BuzzFeeds Matt Stopera, named the song "the best song they've ever recorded". He also said that the song is like a "big f*ck you to haters and people who suck". Alexis Petridis from The Guardian stated, "The vocals on Wasabi, meanwhile, are similarly daft but it’s still thrilling, jolting you from minimal electronics to an explosive, distorted guitar-driven middle-eight". Ross McNeilage MTV UK wrote that the song is "essentially Move's older, death-dropping sister".

Elisabeth Woronzoff of PopMatters said that "they have always advocated for combining empowerment and fun — and this is certainly where 'Wasabi' finds its allure". Writing for Idolator, Mike Nied stated that the song "hits back at haters over a frenetic, constantly evolving production" while also describing it as an "unhinged bop". Writing for Gay Times, Sam Damshenas described the song as a dance-pop anthem also writing that it was hailed by fans and critics as one of the best songs of their entire career.

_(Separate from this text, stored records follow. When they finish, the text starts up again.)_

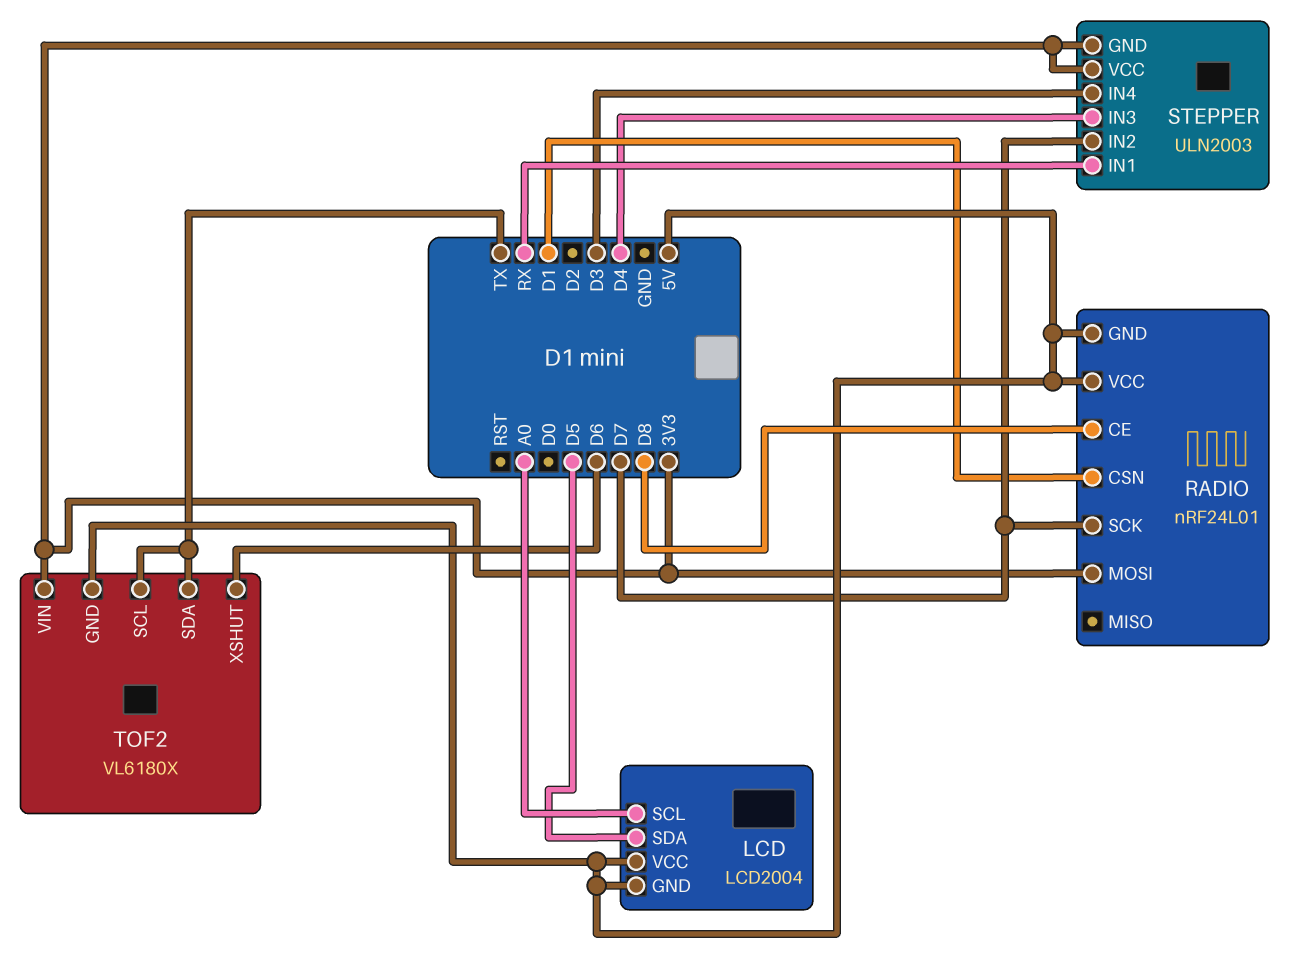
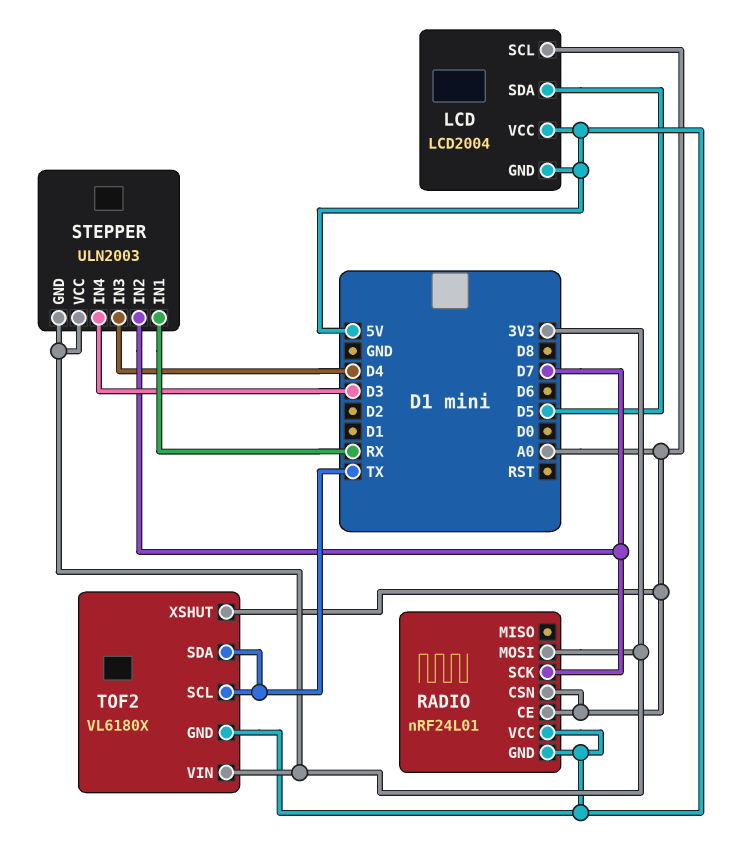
RADIO pin CE: D8 -> A0
RADIO pin CSN: D1 -> A0
TOF2 pin XSHUT: D6 -> A0

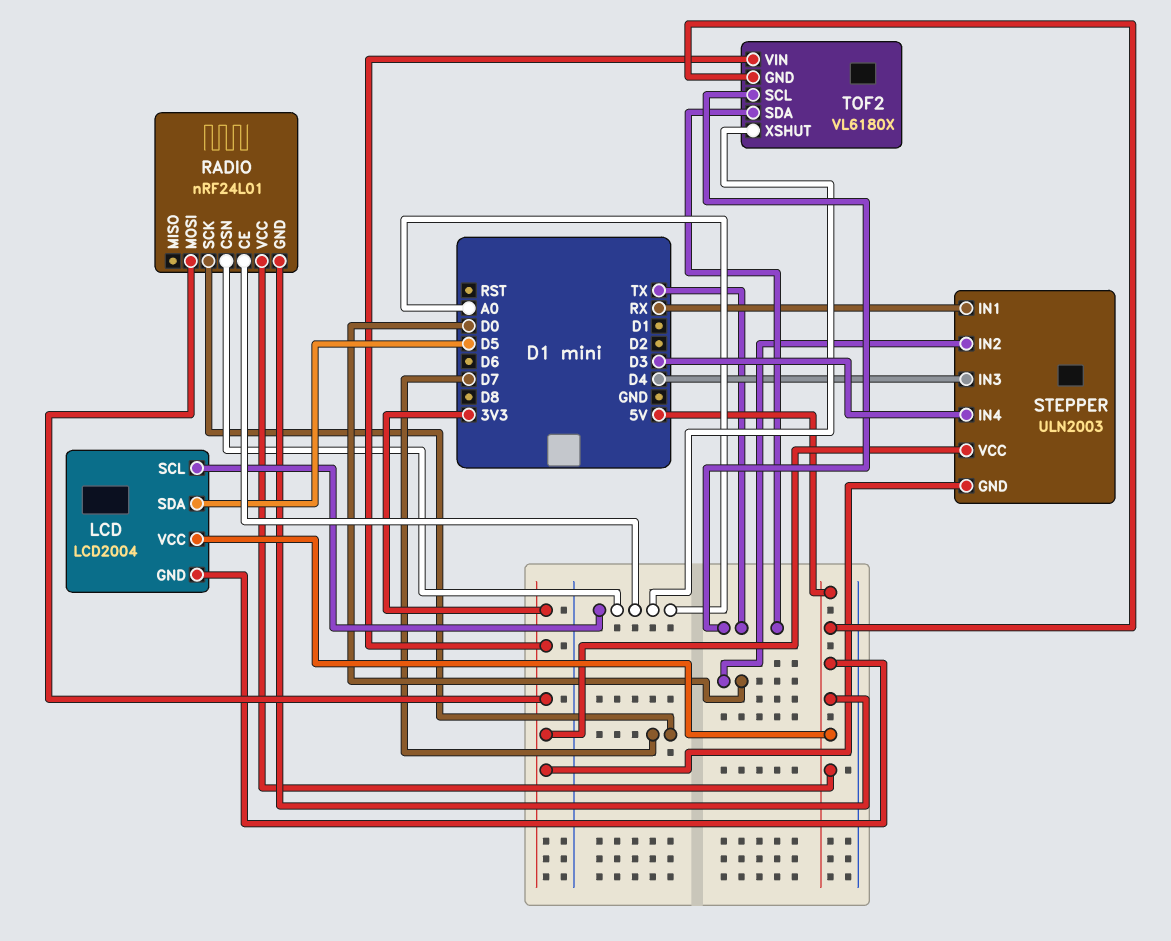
STEPPER pin IN2: D7 -> D0

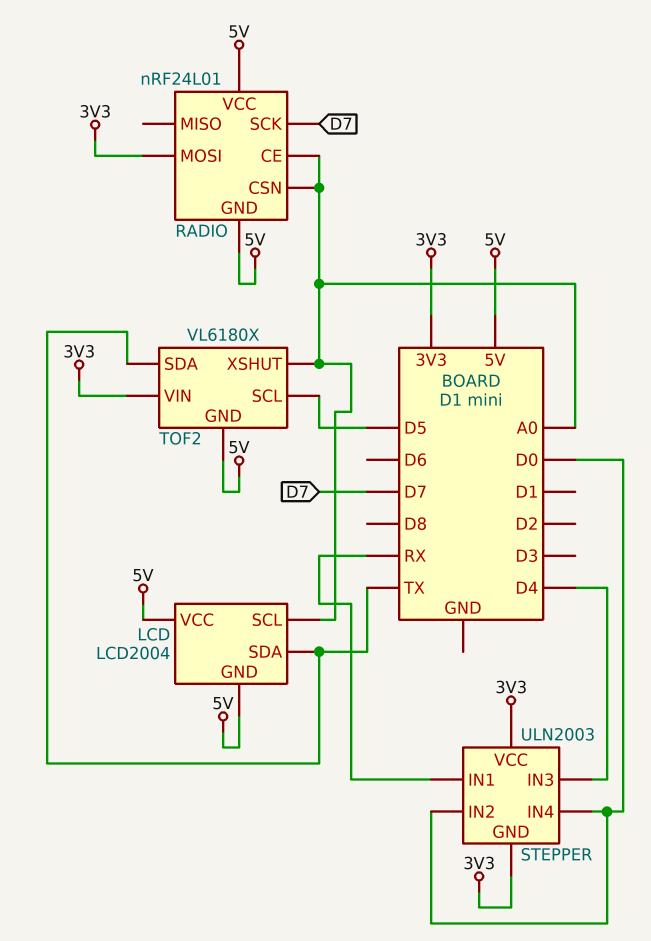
LCD pin SDA: D5 -> TX
STEPPER pin IN4: D3 -> D0
TOF2 pin SCL: TX -> D5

Matt Stopera from BuzzFeed also hailed it as one of the group's best single releases.

==Live performances==
Little Mix performed "Wasabi" for the first time as a part of the setlist of their sixth concert tour, LM5: The Tour, in 2019. Before the song was performed on tour, a mash-up of videos by YouTubers and celebrities praising the group for using their platform to promote body positivity and female empowerment, served as an opener as they transition to the second segment of the show. A clip of Piers Morgan, a Good Morning Britain presenter, appeared amongst the videos with him asking the group to make a "public apology", after member Jesy Nelson called him a "silly twat" for slut-shaming the group. The group then rose to the stage via stage lift, and proceeded to the performance proper. They also performed the song on their GRLS Festival setlist, where they headlined the event on 7 March 2020 in Brazil.

After Nelson quit the group in December 2020, the other members chose to carry on as a trio, before later announcing in November 2021 that they would take an indefinite hiatus in 2022 to pursue solo careers. The group performed the song during the Confetti Tour in April and May 2022, with member Perrie Edwards singing Nelson's verse. From 2025, Thirlwall included "Wasabi" in her solo festival performances and on the setlist for her That's Showbiz Baby: the Tour, as part of a medley alongside her songs "It Girl" and "Midnight Cowboy". For her 2026 festival performances, Thirlwall placed "Wasabi" in another medley with two of her collaboration songs, "Gossip" and "Boy Crazy".

== Cover versions and usage in media ==
In 2019, Takada Kenta, a member from the South Korean duo JBJ95, performed the song during their concert in Osaka Japan. In 2021, South Korean singers Kim Chanmi and Kim Seol-hyun, from the girl group AOA, covered the song for Chanmi official YouTube channel. The song was featured on the season finale of the television series The Bold Type and is featured in the soundtrack of Just Dance 2024 Edition.

==Credits and personnel==
Credits adapted from Tidal.

- Perrie Edwards – vocals, executive producer
- Jesy Nelson – vocals, executive producer
- Leigh-Anne Pinnock – vocals, executive producer
- Jade Thirlwall – vocals, songwriting, executive producer
- Alexandra Shungudzo Govere – songwriting
- MNEK – songwriting
- Mike Sabath – songwriting, production
- Joe Kearns – vocal production
- John Hill – production
- Bill Zimmerman – engineering
- Jason Elliott – engineering
- Randy Merrill – mastering
- Phil Tan – mixing

==Charts==

| Chart (2018–2019) | Peak position |
|---|---|
| Ireland (IRMA) | 85 |
| New Zealand Hot Singles (RMNZ) | 19 |

==Certifications==

Certifications for Wasabi
| Region | Certification | Certified units/sales |
| Brazil (Pro-Música Brasil) | Gold | 20,000^{‡} |
| New Zealand (RMNZ) | Gold | 15,000^{‡} |
| United Kingdom (BPI) | Silver | 245,000 |
^{‡} Sales+streaming figures based on certification alone.